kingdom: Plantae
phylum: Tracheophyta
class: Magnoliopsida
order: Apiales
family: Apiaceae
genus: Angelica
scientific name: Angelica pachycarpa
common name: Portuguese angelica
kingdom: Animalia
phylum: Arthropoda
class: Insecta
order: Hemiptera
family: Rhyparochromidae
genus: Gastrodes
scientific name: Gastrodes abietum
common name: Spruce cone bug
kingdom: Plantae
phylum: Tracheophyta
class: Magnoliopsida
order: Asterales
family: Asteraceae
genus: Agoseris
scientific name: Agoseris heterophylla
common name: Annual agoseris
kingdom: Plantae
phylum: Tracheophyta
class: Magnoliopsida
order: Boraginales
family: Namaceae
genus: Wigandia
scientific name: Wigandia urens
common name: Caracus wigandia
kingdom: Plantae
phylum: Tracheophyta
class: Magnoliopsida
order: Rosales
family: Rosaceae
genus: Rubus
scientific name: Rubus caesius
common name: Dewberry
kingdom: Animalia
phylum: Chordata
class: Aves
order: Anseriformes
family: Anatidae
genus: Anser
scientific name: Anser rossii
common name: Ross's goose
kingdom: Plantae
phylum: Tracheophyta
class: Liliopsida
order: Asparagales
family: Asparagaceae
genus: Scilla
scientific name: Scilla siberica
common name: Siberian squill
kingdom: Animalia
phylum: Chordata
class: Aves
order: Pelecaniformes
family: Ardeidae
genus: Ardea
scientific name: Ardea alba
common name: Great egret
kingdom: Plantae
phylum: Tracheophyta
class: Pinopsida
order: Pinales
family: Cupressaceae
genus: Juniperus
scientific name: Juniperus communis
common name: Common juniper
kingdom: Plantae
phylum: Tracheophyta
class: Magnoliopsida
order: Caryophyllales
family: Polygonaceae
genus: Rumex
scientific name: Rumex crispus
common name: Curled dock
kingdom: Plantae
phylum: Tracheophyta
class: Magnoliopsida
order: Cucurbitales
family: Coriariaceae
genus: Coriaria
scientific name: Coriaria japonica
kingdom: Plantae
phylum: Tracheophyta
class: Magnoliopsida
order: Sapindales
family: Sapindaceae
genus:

## Stated task
Please pick out every line in the records above that contains the word "family" and copy each of those lines.

## Exercise solution
family: Apiaceae
family: Rhyparochromidae
family: Asteraceae
family: Namaceae
family: Rosaceae
family: Anatidae
family: Asparagaceae
family: Ardeidae
family: Cupressaceae
family: Polygonaceae
family: Coriariaceae
family: Sapindaceae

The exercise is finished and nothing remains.